Wisconsin Governor Scott Walker thanked the crowd of potential 2016 Republican presidential caucus attendees at Saturday’s “Iowa Freedom Summit” for praying for him when he was taking away the collective-bargaining rights of teachers and snowplow drivers and custodians in their neighboring state.
Texas Senator Ted Cruz built his campaign list by telling the crowd of conservative believers to text the word “Constitution” to a cellphone number associated with his campaign.
Dr. Ben Carson got heads spinning with his immigration calculus: “There wouldn’t be people coming here if there wasn’t a magnet… you have to reverse the polarity of that magnet.”
And former Pennsylvania Senator Rick Santorum trumped Carson by explaining that he’s not just bothered by people coming to the United States without proper documentation. “We also have a problem with legal immigration,” declared the guy who won the last round of Republican caucuses in Iowa.
So it went at Saturday’s cursory visit with actual voters by at least ten of the all-but-announced candidates for the 2016 Republican presidential nomination who are not topping the polls in Iowa—or across a country where Republicans continue to long nostalgically for Mitt Romney or another Bush.
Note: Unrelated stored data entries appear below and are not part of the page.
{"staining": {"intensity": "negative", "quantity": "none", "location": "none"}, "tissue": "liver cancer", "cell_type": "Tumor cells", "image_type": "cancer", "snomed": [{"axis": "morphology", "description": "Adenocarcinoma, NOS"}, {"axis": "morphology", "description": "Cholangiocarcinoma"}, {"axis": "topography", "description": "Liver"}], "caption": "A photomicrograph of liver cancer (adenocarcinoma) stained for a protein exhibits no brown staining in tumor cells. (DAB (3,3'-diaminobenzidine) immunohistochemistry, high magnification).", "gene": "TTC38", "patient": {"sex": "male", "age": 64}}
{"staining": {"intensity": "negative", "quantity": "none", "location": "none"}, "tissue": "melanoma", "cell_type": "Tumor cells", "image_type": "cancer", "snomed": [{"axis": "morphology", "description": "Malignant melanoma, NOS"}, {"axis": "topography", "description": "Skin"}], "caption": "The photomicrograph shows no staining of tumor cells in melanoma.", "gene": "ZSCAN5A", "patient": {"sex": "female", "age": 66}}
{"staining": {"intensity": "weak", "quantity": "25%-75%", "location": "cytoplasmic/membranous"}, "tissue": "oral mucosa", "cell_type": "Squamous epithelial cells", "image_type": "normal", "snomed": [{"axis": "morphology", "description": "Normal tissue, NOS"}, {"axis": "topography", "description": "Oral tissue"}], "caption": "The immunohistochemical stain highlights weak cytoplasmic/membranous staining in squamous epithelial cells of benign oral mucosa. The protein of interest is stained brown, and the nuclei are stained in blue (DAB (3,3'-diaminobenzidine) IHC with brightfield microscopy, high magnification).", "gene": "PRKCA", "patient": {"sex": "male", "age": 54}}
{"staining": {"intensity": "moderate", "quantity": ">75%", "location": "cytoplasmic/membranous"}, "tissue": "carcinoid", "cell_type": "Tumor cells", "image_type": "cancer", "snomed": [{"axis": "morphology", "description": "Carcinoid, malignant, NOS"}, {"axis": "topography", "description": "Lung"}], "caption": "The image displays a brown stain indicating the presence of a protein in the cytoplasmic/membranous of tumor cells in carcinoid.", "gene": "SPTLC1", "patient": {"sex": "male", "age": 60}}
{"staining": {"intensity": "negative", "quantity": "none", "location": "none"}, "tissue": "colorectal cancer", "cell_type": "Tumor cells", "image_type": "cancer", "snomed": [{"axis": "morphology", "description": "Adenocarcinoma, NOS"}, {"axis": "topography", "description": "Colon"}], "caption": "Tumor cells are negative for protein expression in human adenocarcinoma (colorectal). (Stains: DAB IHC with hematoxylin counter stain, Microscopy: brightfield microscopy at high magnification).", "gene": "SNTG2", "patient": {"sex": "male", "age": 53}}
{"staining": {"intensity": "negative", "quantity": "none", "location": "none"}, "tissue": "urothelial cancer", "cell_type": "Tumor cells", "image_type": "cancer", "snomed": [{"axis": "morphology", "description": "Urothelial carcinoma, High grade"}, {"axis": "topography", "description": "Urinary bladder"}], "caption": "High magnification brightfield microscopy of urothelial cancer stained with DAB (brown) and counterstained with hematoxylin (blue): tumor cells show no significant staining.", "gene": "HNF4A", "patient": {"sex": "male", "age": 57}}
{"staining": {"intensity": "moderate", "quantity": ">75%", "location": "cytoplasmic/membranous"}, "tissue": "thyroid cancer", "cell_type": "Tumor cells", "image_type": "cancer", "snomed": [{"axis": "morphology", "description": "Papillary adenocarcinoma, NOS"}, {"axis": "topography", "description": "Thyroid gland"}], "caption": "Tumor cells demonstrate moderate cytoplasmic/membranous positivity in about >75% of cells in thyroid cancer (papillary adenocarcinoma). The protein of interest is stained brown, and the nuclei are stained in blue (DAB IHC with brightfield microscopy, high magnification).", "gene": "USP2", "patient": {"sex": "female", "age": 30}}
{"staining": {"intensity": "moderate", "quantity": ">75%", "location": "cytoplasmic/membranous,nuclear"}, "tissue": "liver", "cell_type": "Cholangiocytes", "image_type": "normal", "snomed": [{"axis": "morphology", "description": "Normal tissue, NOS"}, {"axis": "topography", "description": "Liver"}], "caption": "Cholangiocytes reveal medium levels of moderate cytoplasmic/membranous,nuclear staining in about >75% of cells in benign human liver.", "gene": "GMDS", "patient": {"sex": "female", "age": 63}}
It was all good theater, but nothing more.
Everyone knew the real action wasn’t in Des Moines on Saturday.
It was in Palm Springs on Sunday.
Yes, Palm Springs in California—which, it should be noted, is not the first-caucus state or the first-primary state or the first-anything state on the 2016 Republican calendar.
Why? It was to Palm Springs that Walker, Cruz, Kentucky Senator Rand Paul and Florida Senator Marco Rubio traveled Sunday to bow and scrape before brothers Charles and David Koch — and their network of very rich conservative donors. Rubio set the tone for the session by announcing to the assembled billionaires and lesser millionaires that he had no taste for any of the “anti-business rhetoric” coming out of Washington these days.
The Kochs hold their annual winter gathering of oligarchs at a swank resort that is about as far from Iowa as you can get, yet invited presidential prospects are more than willing to fly into the warm embrace of the billionaire class. That’s because, while the Kochs are important, the Palm Springs meeting is about a lot more than brothers Charles and David — especially now. One of two yearly events at which the wealthiest conservatives from across the country come together to meet with rising right-wing “stars,” this year’s winter gathering was held as the 2016 Republican race is rapidly picking up steam.